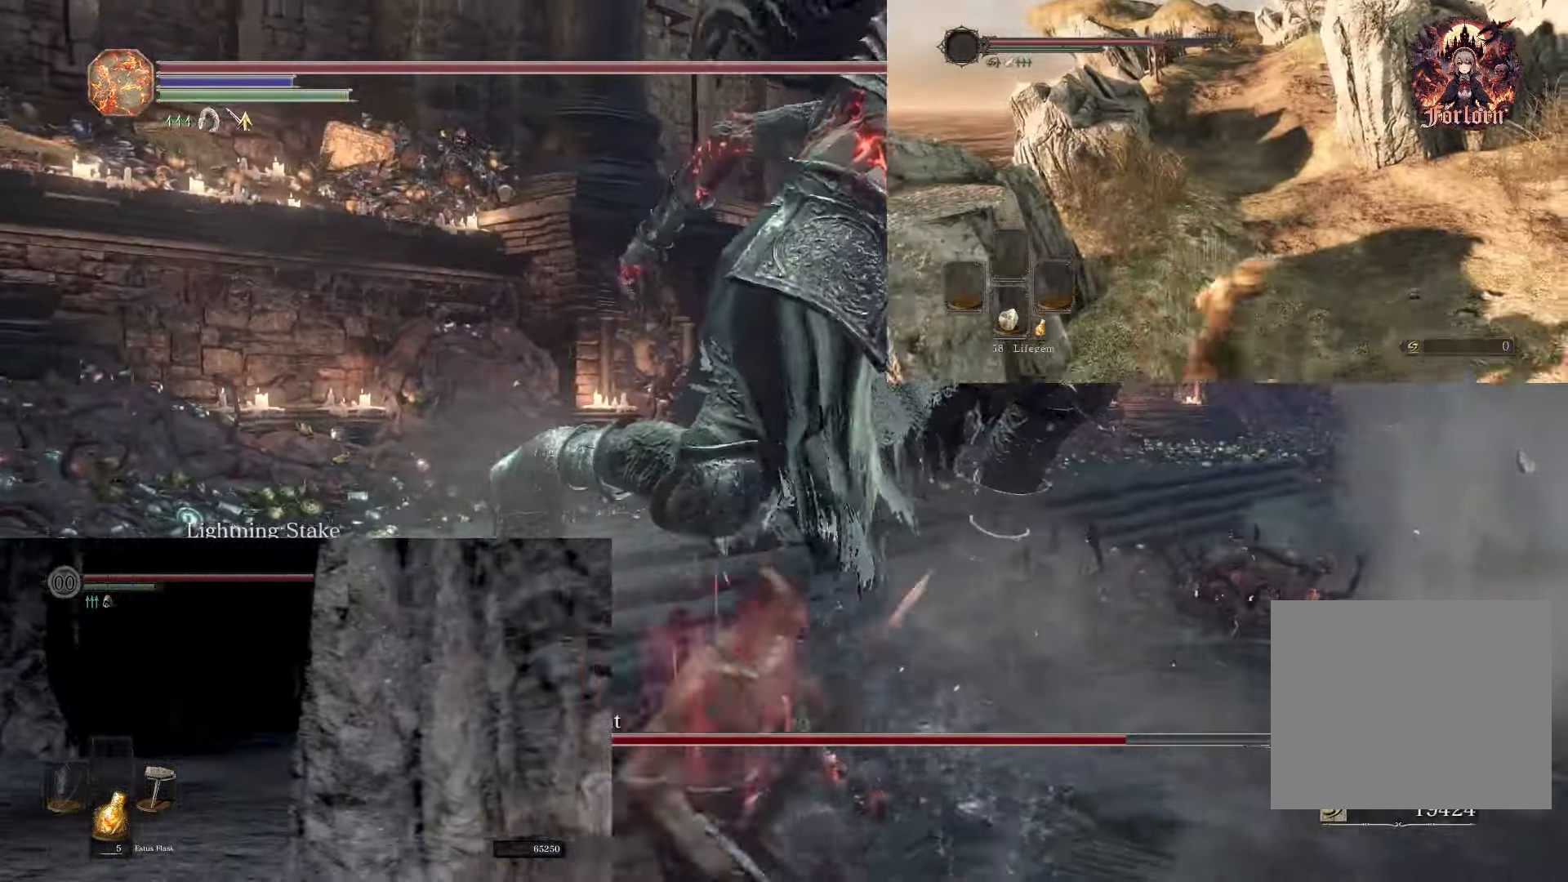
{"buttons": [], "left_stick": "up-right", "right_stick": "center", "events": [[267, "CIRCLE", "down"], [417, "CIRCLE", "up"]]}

★ ★ ★ ★ ★ ★ ★

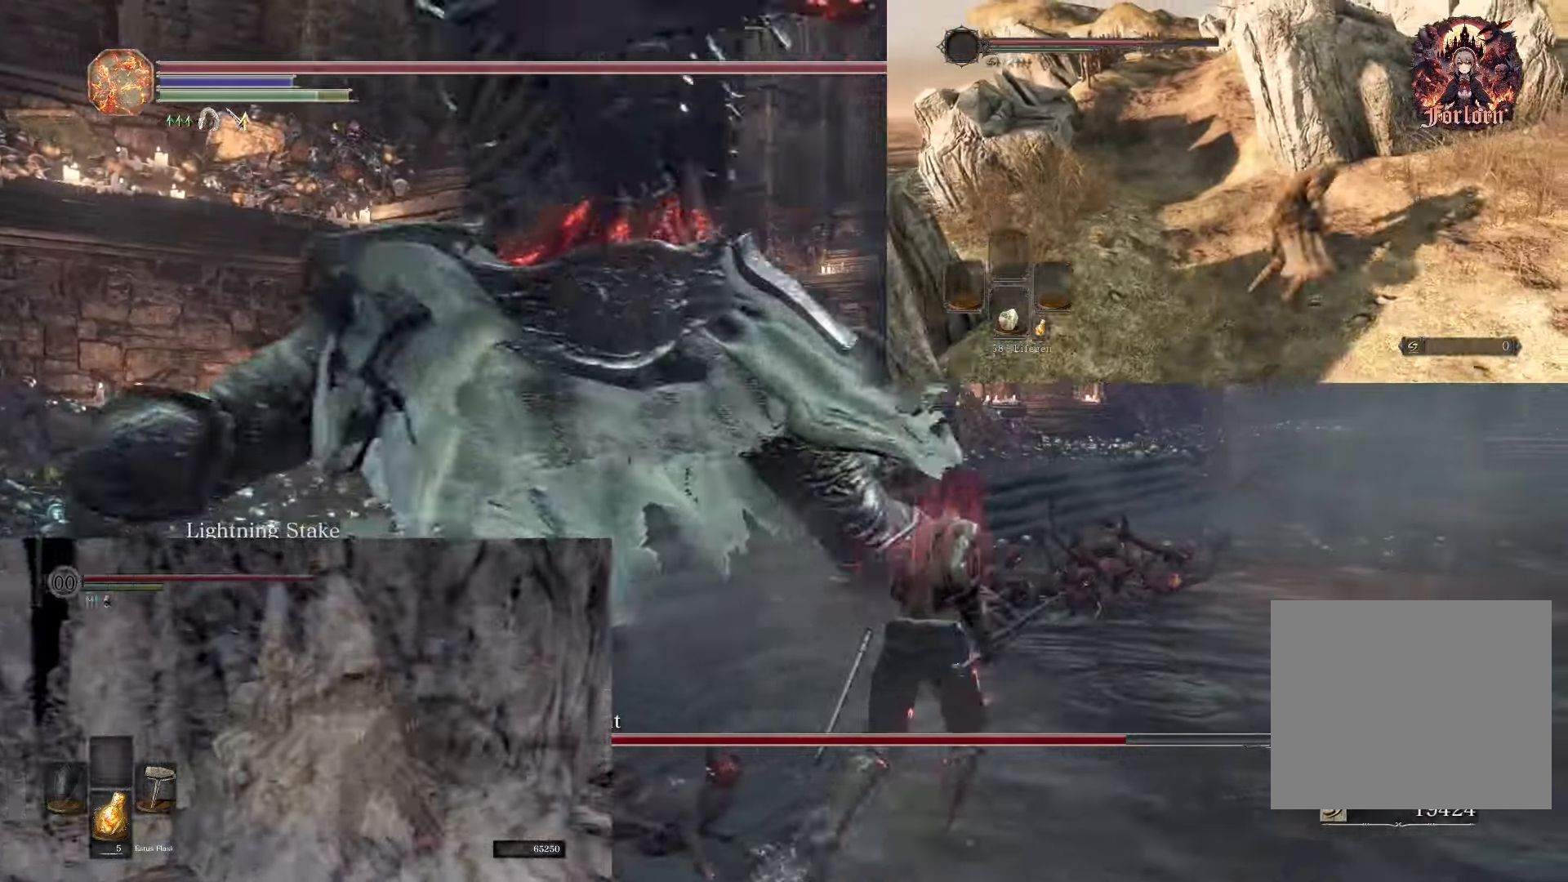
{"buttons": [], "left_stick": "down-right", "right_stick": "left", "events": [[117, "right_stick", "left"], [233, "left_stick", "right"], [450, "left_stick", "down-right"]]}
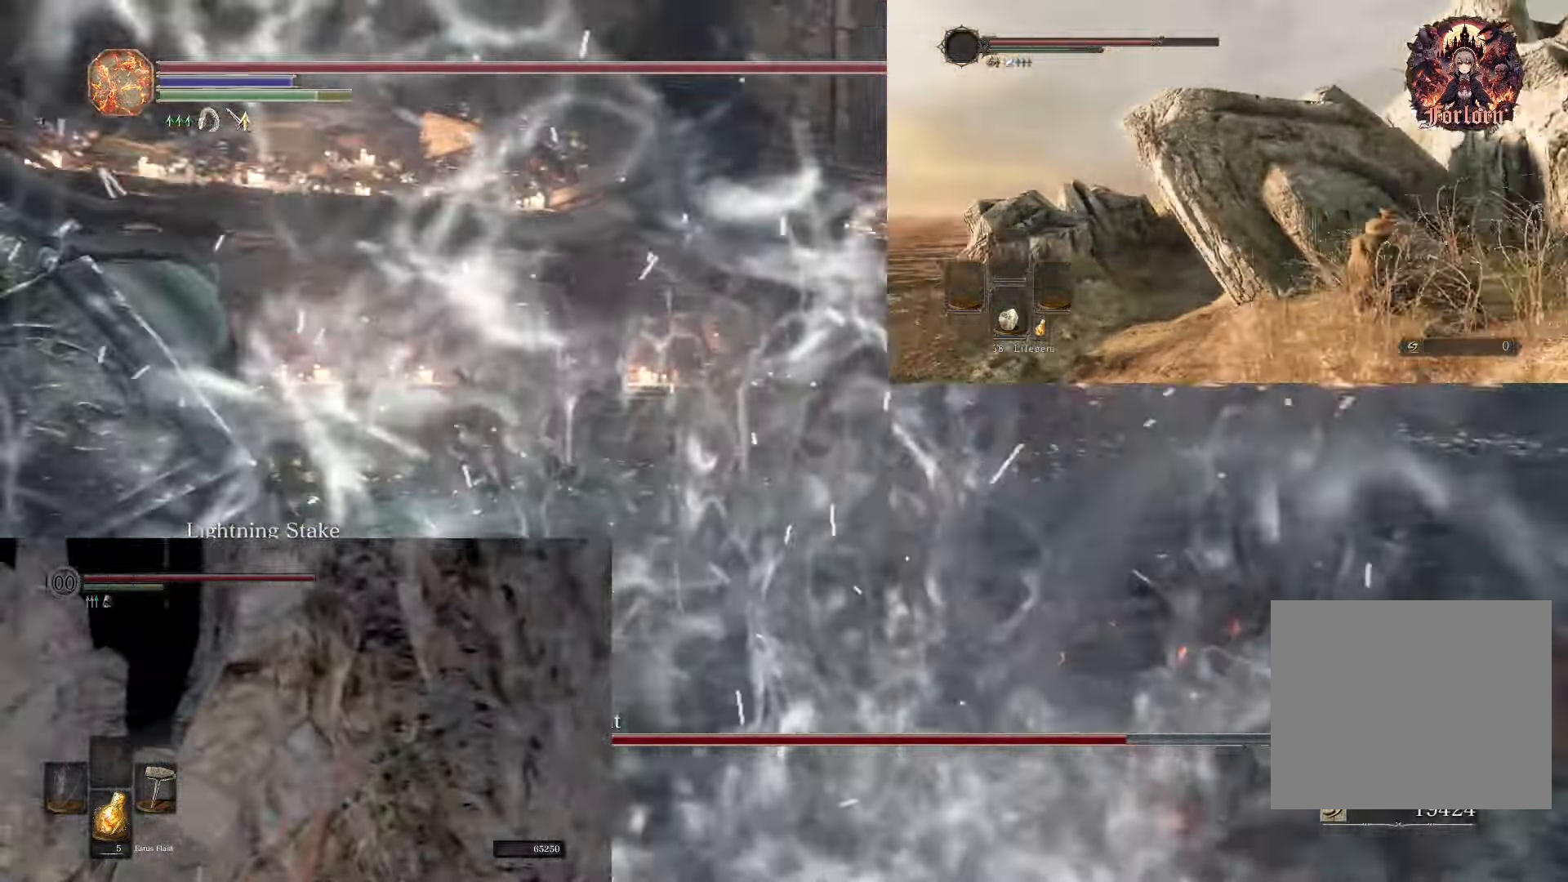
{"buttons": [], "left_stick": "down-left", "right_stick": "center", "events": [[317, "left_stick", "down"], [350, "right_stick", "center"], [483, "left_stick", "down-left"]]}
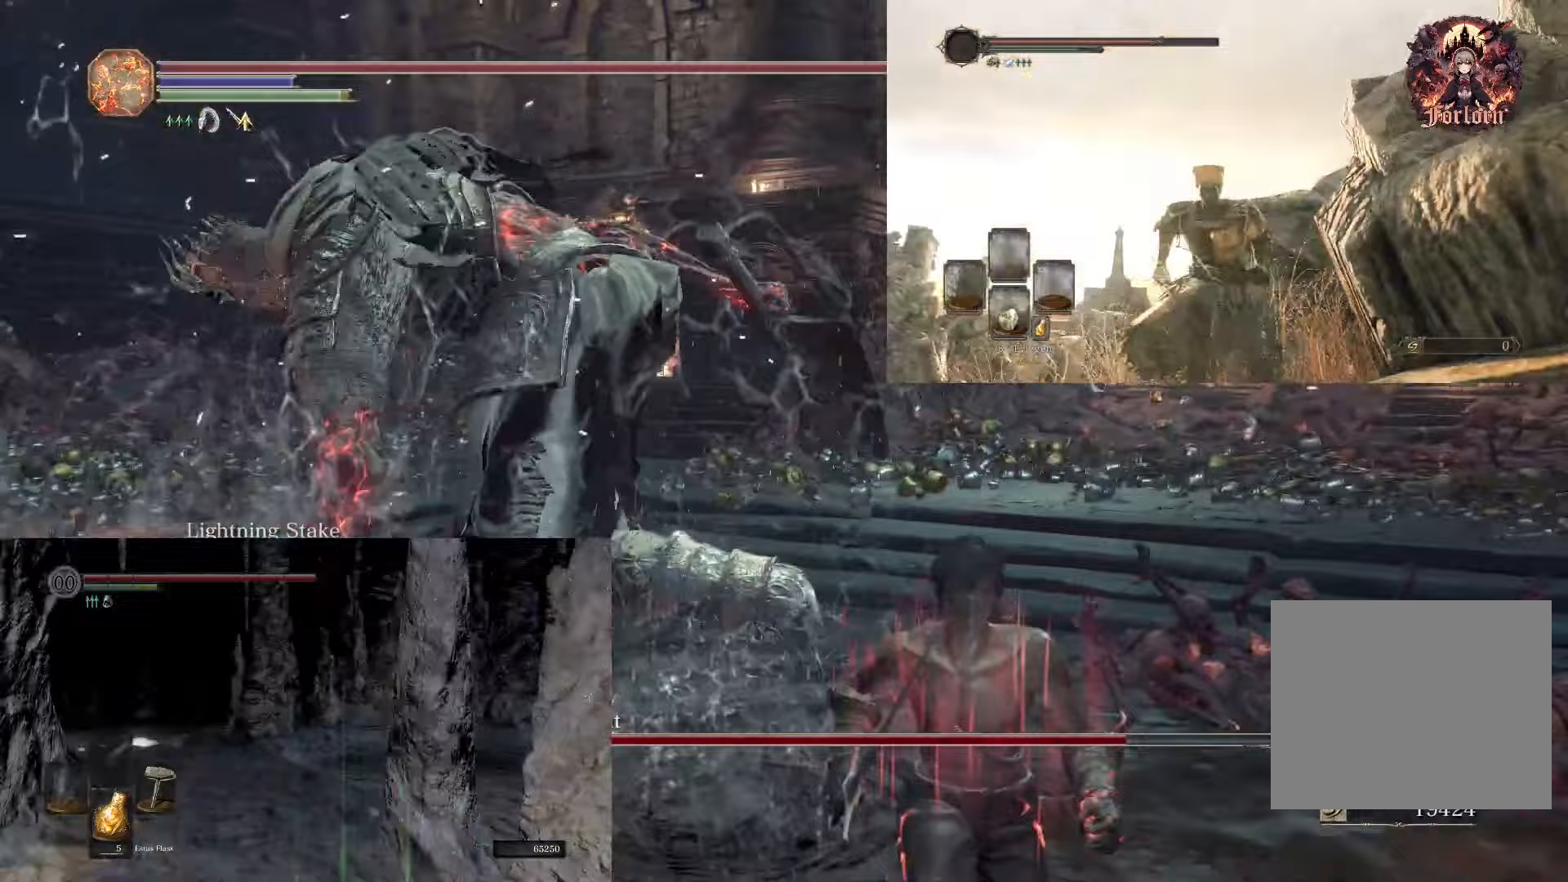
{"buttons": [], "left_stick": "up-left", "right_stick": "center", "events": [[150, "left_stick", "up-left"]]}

★ ★ ★ ★ ★ ★ ★

# WORK TASK
Go line by line through the records above and copy each one containing "center".

# ANSWER FOR THE TASK
{"buttons": [], "left_stick": "up-right", "right_stick": "center", "events": [[267, "CIRCLE", "down"], [417, "CIRCLE", "up"]]}
{"buttons": [], "left_stick": "down-left", "right_stick": "center", "events": [[317, "left_stick", "down"], [350, "right_stick", "center"], [483, "left_stick", "down-left"]]}
{"buttons": [], "left_stick": "up-left", "right_stick": "center", "events": [[150, "left_stick", "up-left"]]}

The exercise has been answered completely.